Desafios e ajustes para 2025

Apesar do sucesso, o Pé-de-Meia enfrenta obstáculos. Em 2024, o Tribunal de Contas da União (TCU) suspendeu temporariamente os pagamentos, exigindo que os recursos fossem incluídos no Orçamento da União. A questão foi resolvida em fevereiro de 2025, após negociações com a Advocacia-Geral da União (AGU), mas expôs a fragilidade do financiamento. Para este ano, o governo garantiu R$ 1 bilhão no Orçamento, com planos de realocar mais recursos via reserva de contingência.

Outro desafio é a fiscalização. Casos isolados de fraudes, como matrículas falsas, levaram o MEC a reforçar o cruzamento de dados com o CadÚnico. A atualização cadastral das famílias também é essencial, já que informações desatualizadas podem excluir beneficiários legítimos. Em resposta, o governo ampliou a divulgação do programa, incentivando escolas a orientarem os alunos.

A priorização da EJA em 2025 é um ajuste significativo. Esses estudantes, muitas vezes com mais de 19 anos, enfrentam barreiras adicionais, como cuidar de filhos ou trabalhar em período integral. O programa adaptou os pagamentos para atender a esse público, com incentivos semestrais que refletem a estrutura da modalidade.

Como garantir o recebimento

Acessar os benefícios exige atenção a alguns passos práticos. O primeiro é confirmar a matrícula em uma escola pública e a inscrição no CadÚnico. Escolas devem enviar os dados corretamente ao MEC, e qualquer erro pode atrasar os pagamentos. Estudantes ou responsáveis precisam manter o CPF regularizado e o Gov.br ativo, preferencialmente no nível prata ou ouro, para consultas mais seguras.

A frequência escolar é outro ponto crítico. Alunos com menos de 80% de presença perdem as parcelas mensais, o que exige diálogo com as escolas para registrar corretamente as aulas. Para menores de idade, o desbloqueio da conta no Caixa Tem pelo responsável é obrigatório, um processo simples que evita bloqueios.

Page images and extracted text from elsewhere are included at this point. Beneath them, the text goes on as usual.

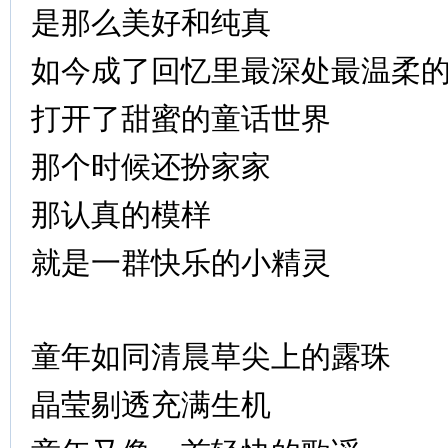
是那么美好和纯真
如今成了回忆里最深处最温柔
打开了甜蜜的童话世界
那个时候还扮家家
那认真的模样
就是一群快乐的小精灵
童年如同清晨草尖上的露珠
晶莹剔透充满生机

  • Dicas para não perder os incentivos:
    • Mantenha o CadÚnico atualizado com renda e composição familiar.
    • Verifique a frequência escolar com a escola mensalmente.
    • Baixe o aplicativo Jornada do Estudante e monitore os depósitos.
    • Autorize a conta no Caixa Tem, se menor de 18 anos.

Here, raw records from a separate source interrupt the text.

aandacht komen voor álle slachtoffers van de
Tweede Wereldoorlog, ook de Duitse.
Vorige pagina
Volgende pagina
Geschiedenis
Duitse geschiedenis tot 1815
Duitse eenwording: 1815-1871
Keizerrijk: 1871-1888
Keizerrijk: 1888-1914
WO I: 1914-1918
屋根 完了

Histórias de transformação

Casos reais ilustram o impacto do Pé-de-Meia. Sofia, de 15 anos, estudante do segundo ano em Salvador, usa o incentivo mensal para custear o transporte e sonha em cursar engenharia com a poupança acumulada. Renzo, de 17 anos, do Rio de Janeiro, conseguiu reduzir a carga horária de trabalho e melhorar suas notas, graças ao apoio financeiro.

Na EJA, Ana, de 22 anos, voltou a estudar após anos fora da escola. Mãe solo, ela usa os R$ 225 mensais para pagar uma creche para o filho enquanto frequenta as aulas noturnas. Esses relatos mostram como o programa vai além dos números, oferecendo dignidade e esperança a quem mais precisa.

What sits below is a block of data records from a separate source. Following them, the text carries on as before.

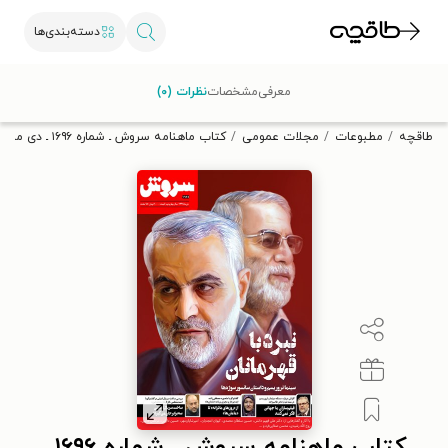
دسته‌بندی‌ها
با کد تخفیف OFF30 اولین کتاب الکترونیکی یا صوتی‌ات را با ۳۰٪
معرفی
مشخصات
نظرات (۰)
تخفیف از طاقچه دریافت کن.
طاقچه
مطبوعات
مجلات عمومی
کتاب ماهنامه سروش ـ شماره ۱۶۹۶ ـ دی ماه ۹۹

Curiosidades sobre o programa

O Pé-de-Meia tem detalhes que ajudam a entender sua relevância. Confira alguns fatos:

  • Origem: Inspirado em programas de transferência condicionada da América Latina.
  • Nome: Referência à expressão popular de “fazer uma reserva financeira”.
  • Público inicial: 2,5 milhões de alunos, expandido para 3,9 milhões em 2024.
  • Investimento: R$ 12,5 bilhões em um ano, com previsão de R$ 13 bilhões em 2025.